Les conditions complètes sont dans l'article droit à l'oubli et questionnaire supprimé.
Groupe bancaire vs délégation : un écart encore plus marqué qu'ailleurs
Pour le diabète type 2, la différence entre assurance groupe et délégation individuelle est particulièrement prononcée. L'assurance groupe applique une grille binaire. Diabète = surprime automatique, sans analyse de l'HbA1c, sans tenir compte du traitement.
Un emprunteur avec HbA1c à 6,5 % sous metformine obtiendra généralement zéro surprime ou une surprime minimale chez un assureur en délégation. Le même profil, dans le contrat groupe de sa banque, se verra appliquer une surprime de 25 % à 50 % par défaut.
L'article sur les antécédents médicaux et la tarification assurance emprunteur détaille ce mécanisme pour toutes les pathologies courantes.
Pour aller plus loin
Santé et antécédents : comment vos conditions impactent vraiment votre prime
Questionnaire de santé : ce que chaque réponse déclenche vraiment
Hypertension et assurance emprunteur : entre zéro surprime et +50 %
IMC, surpoids et obésité : quel impact réel sur votre prime ?
5 stratégies pour réduire l'impact de votre état de santé sur votre prime
FAQ
Quel niveau d'HbA1c me permettra d'obtenir un tarif standard en assurance emprunteur ?
Il n'existe pas de seuil universel, car chaque assureur a sa propre grille. En pratique, un HbA1c inférieur à 6,5 % avec traitement oral uniquement et sans complication permet d'obtenir soit un tarif standard, soit une surprime très faible (0 à 25 %) chez les assureurs en délégation individuelle les plus favorables aux profils diabétiques contrôlés.
Le diabète type 2 peut-il mener à un refus d'assurance ?
Un refus pur est rare pour le diabète type 2 seul. Il peut survenir en cas de complications sévères (insuffisance rénale, rétinopathie sévère, amputation) ou de combinaison de facteurs de risque extrêmes. La convention AERAS prend le relais en cas de refus et permet généralement de trouver une solution d'assurance jusqu'à 420 000 € de prêt.
Mon diabète a été diagnostiqué il y a 15 ans. Est-ce que ça aggrave forcément ma prime ?
L'ancienneté du diagnostic est un facteur, mais pas le plus important. Ce qui prime, c'est l'état actuel du diabète : HbA1c, présence ou absence de complications, traitement actuel. Un diabète diagnostiqué il y a 15 ans avec HbA1c stable à 6,8 % et sans complication sera mieux noté qu'un diabète diagnostiqué il y a 2 ans avec HbA1c à 9 %.

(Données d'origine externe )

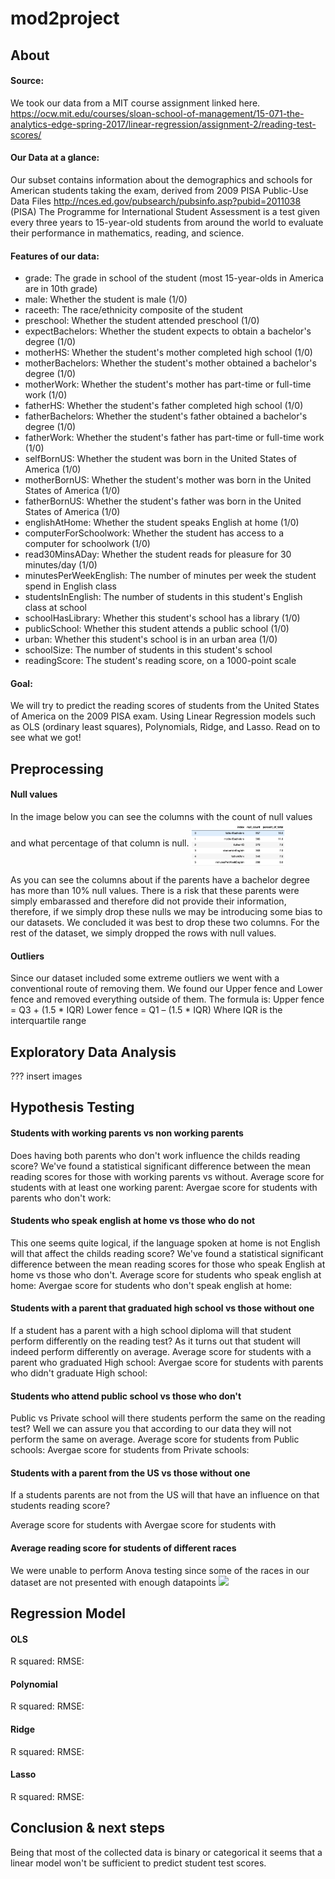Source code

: # mod2project

## About

#### Source:
We took our data from a MIT course assignment linked here.
https://ocw.mit.edu/courses/sloan-school-of-management/15-071-the-analytics-edge-spring-2017/linear-regression/assignment-2/reading-test-scores/

#### Our Data at a glance:
Our subset contains information about the demographics and schools for American students taking the exam, derived from 2009 PISA Public-Use Data Files http://nces.ed.gov/pubsearch/pubsinfo.asp?pubid=2011038                                                  
(PISA) The Programme for International Student Assessment is a test given every three years to 15-year-old students from around the world to evaluate their performance in mathematics, reading, and science. 

#### Features of our data:

* grade: The grade in school of the student (most 15-year-olds in America are in 10th grade)
* male: Whether the student is male (1/0)
* raceeth: The race/ethnicity composite of the student
* preschool: Whether the student attended preschool (1/0)
* expectBachelors: Whether the student expects to obtain a bachelor's degree (1/0)
* motherHS: Whether the student's mother completed high school (1/0)
* motherBachelors: Whether the student's mother obtained a bachelor's degree (1/0)
* motherWork: Whether the student's mother has part-time or full-time work (1/0)
* fatherHS: Whether the student's father completed high school (1/0)
* fatherBachelors: Whether the student's father obtained a bachelor's degree (1/0)
* fatherWork: Whether the student's father has part-time or full-time work (1/0)
* selfBornUS: Whether the student was born in the United States of America (1/0)
* motherBornUS: Whether the student's mother was born in the United States of America (1/0)
* fatherBornUS: Whether the student's father was born in the United States of America (1/0)
* englishAtHome: Whether the student speaks English at home (1/0)
* computerForSchoolwork: Whether the student has access to a computer for schoolwork (1/0)
* read30MinsADay: Whether the student reads for pleasure for 30 minutes/day (1/0)
* minutesPerWeekEnglish: The number of minutes per week the student spend in English class
* studentsInEnglish: The number of students in this student's English class at school
* schoolHasLibrary: Whether this student's school has a library (1/0)
* publicSchool: Whether this student attends a public school (1/0)
* urban: Whether this student's school is in an urban area (1/0)
* schoolSize: The number of students in this student's school
* readingScore: The student's reading score, on a 1000-point scale

#### Goal:
We will try to predict the reading scores of students from the United States of America on the 2009 PISA exam. Using Linear Regression models such as OLS (ordinary least squares), Polynomials, Ridge, and Lasso.
Read on to see what we got! 

## Preprocessing

#### Null values
In the image below you can see the columns with the count of null values and what percentage of that column is null.
<img src="Images/Columns_and_nulls.png" style="width:150px;height:70px" align="center">

As you can see the columns about if the parents have a bachelor degree has more than 10% null values. There is a risk that these parents were simply embarassed and therefore did not provide their information, therefore, if we simply drop these nulls we may be introducing some bias to our datasets. We concluded it was best to drop these two columns.
For the rest of the dataset, we simply dropped the rows with null values.


#### Outliers

Since our dataset included some extreme outliers we went with a conventional route of removing them.
We found our Upper fence and Lower fence and removed everything outside of them.
The formula is:
Upper fence = Q3 + (1.5 * IQR)
Lower fence = Q1 – (1.5 * IQR)
Where IQR is the interquartile range


## Exploratory Data Analysis

???
insert images


## Hypothesis Testing

#### Students with working parents vs non working parents
Does having both parents who don't work influence the childs reading score?
We've found a statistical significant difference between the mean reading scores for those with working parents vs without.
Average score for students with at least one working parent:
Avergae score for students with parents who don't work: 

#### Students who speak english at home vs those who do not
This one seems quite logical, if the language spoken at home is not English will that affect the childs reading score?
We've found a statistical significant difference between the mean reading scores for those who speak English at home vs those who don't.
Average score for students who speak english at home:
Avergae score for students who don't speak english at home:

#### Students with a parent that graduated high school vs those without one
If a student has a parent with a high school diploma will that student perform differently on the reading test?
As it turns out that student will indeed perform differently on average.
Average score for students with a parent who graduated High school:
Avergae score for students with parents who didn't graduate High school:

#### Students who attend public school vs those who don't
Public vs Private school will there students perform the same on the reading test?
Well we can assure you that according to our data they will not perform the same on average.
Average score for students from Public schools:
Avergae score for students from Private schools:

#### Students with a parent from the US vs those without one
If a students parents are not from the US will that have an influence on that students reading score?

Average score for students with
Avergae score for students with

#### Average reading score for students of different races
We were unable to perform Anova testing since some of the races in our dataset are not presented with enough datapoints
<img src="Images/Races_and_mean_scores.textClipping">

## Regression Model

#### OLS

R squared:
RMSE: 

#### Polynomial

R squared:
RMSE: 

#### Ridge

R squared:
RMSE:

#### Lasso

R squared:
RMSE: 



## Conclusion & next steps

Being that most of the collected data is binary or categorical it seems that a linear model won't be sufficient to predict student test scores. 





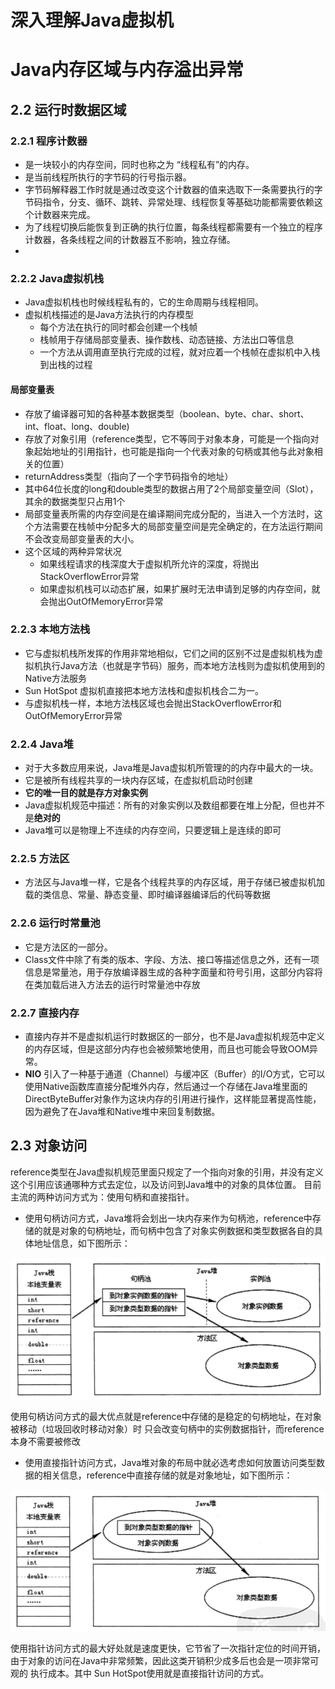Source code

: # **深入理解Java虚拟机**
# Java内存区域与内存溢出异常
## 2.2 运行时数据区域

### 2.2.1 程序计数器
- 是一块较小的内存空间，同时也称之为 “线程私有”的内存。
- 是当前线程所执行的字节码的行号指示器。
- 字节码解释器工作时就是通过改变这个计数器的值来选取下一条需要执行的字节码指令，分支、循环、跳转、异常处理、线程恢复等基础功能都需要依赖这个计数器来完成。
- 为了线程切换后能恢复到正确的执行位置，每条线程都需要有一个独立的程序计数器，各条线程之间的计数器互不影响，独立存储。
-

### 2.2.2 Java虚拟机栈
- Java虚拟机栈也时候线程私有的，它的生命周期与线程相同。
- 虚拟机栈描述的是Java方法执行的内存模型
    - 每个方法在执行的同时都会创建一个栈帧
    - 栈帧用于存储局部变量表、操作数栈、动态链接、方法出口等信息
    - 一个方法从调用直至执行完成的过程，就对应着一个栈帧在虚拟机中入栈到出栈的过程
#### 局部变量表

- 存放了编译器可知的各种基本数据类型（boolean、byte、char、short、int、float、long、double)
- 存放了对象引用（reference类型，它不等同于对象本身，可能是一个指向对象起始地址的引用指针，也可能是指向一个代表对象的句柄或其他与此对象相关的位置）
- returnAddress类型（指向了一个字节码指令的地址）
- 其中64位长度的long和double类型的数据占用了2个局部变量空间（Slot），其余的数据类型只占用1个
- 局部变量表所需的内存空间是在编译期间完成分配的，当进入一个方法时，这个方法需要在栈帧中分配多大的局部变量空间是完全确定的，在方法运行期间不会改变局部变量表的大小。
- 这个区域的两种异常状况
    - 如果线程请求的栈深度大于虚拟机所允许的深度，将抛出StackOverflowError异常
    - 如果虚拟机栈可以动态扩展，如果扩展时无法申请到足够的内存空间，就会抛出OutOfMemoryError异常
### 2.2.3 本地方法栈
- 它与虚拟机栈所发挥的作用非常地相似，它们之间的区别不过是虚拟机栈为虚拟机执行Java方法（也就是字节码）服务，而本地方法栈则为虚拟机使用到的Native方法服务
- Sun HotSpot 虚拟机直接把本地方法栈和虚拟机栈合二为一。
- 与虚拟机栈一样，本地方法栈区域也会抛出StackOverflowError和OutOfMemoryError异常
### 2.2.4 Java堆
- 对于大多数应用来说，Java堆是Java虚拟机所管理的的内存中最大的一块。
- 它是被所有线程共享的一块内存区域，在虚拟机启动时创建
- **它的唯一目的就是存方对象实例**
- Java虚拟机规范中描述：所有的对象实例以及数组都要在堆上分配，但也并不是**绝对的**
- Java堆可以是物理上不连续的内存空间，只要逻辑上是连续的即可
### 2.2.5 方法区
- 方法区与Java堆一样，它是各个线程共享的内存区域，用于存储已被虚拟机加载的类信息、常量、静态变量、即时编译器编译后的代码等数据
### 2.2.6 运行时常量池
- 它是方法区的一部分。
- Class文件中除了有类的版本、字段、方法、接口等描述信息之外，还有一项信息是常量池，用于存放编译器生成的各种字面量和符号引用，这部分内容将在类加载后进入方法去的运行时常量池中存放
### 2.2.7 直接内存
-  直接内存并不是虚拟机运行时数据区的一部分，也不是Java虚拟机规范中定义的内存区域，但是这部分内存也会被频繁地使用，而且也可能会导致OOM异常。
- **NIO** 引入了一种基于通道（Channel）与缓冲区（Buffer）的I/O方式，它可以使用Native函数库直接分配堆外内存，然后通过一个存储在Java堆里面的
DirectByteBuffer对象作为这块内存的引用进行操作，这样能显著提高性能，因为避免了在Java堆和Native堆中来回复制数据。
## 2.3 对象访问
reference类型在Java虚拟机规范里面只规定了一个指向对象的引用，并没有定义这个引用应该通哪种方式去定位，以及访问到Java堆中的对象的具体位置。
目前主流的两种访问方式为：使用句柄和直接指针。
- 使用句柄访问方式，Java堆将会划出一块内存来作为句柄池，reference中存储的就是对象的句柄地址，而句柄中包含了对象实例数据和类型数据各自的具体地址信息，如下图所示：

![通过句柄访问对象](https://github.com/wujushan/Java-VM/blob/master/img/handle.PNG)

使用句柄访问方式的最大优点就是reference中存储的是稳定的句柄地址，在对象被移动（垃圾回收时移动对象）时
只会改变句柄中的实例数据指针，而reference本身不需要被修改

- 使用直接指针访问方式，Java堆对象的布局中就必选考虑如何放置访问类型数据的相关信息，reference中直接存储的就是对象地址，如下图所示：

![通过直接指针访问对象](https://github.com/wujushan/Java-VM/blob/master/img/direct_pointer_address.PNG)

使用指针访问方式的最大好处就是速度更快，它节省了一次指针定位的时间开销，由于对象的访问在Java中非常频繁，因此这类开销积少成多后也会是一项非常可观的
执行成本。其中 Sun HotSpot使用就是直接指针访问的方式。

Puis-je obtenir une meilleure prime si j'améliore mon HbA1c avant de soumettre mon dossier ?
Oui. L'assureur évalue votre risque au moment de la souscription, sur la base de bilans récents. Attendre d'avoir des résultats d'HbA1c favorables (de moins de 3 mois) avant de soumettre votre questionnaire est une stratégie légale et efficace. Ce n'est pas une manipulation : c'est la présentation de votre profil à son meilleur état réel.